All lines from the one containing "and hanging in" through the end of the entries below should appear in the answer exactly, with no others.

Stored data entries:
--

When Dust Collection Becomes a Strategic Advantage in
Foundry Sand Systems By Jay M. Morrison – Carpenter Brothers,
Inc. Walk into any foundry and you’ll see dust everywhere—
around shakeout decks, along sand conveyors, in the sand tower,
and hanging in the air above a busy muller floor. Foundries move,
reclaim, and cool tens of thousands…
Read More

--

RESULT OF THIS EXERCISE:
and hanging in the air above a busy muller floor. Foundries move,
reclaim, and cool tens of thousands…
Read More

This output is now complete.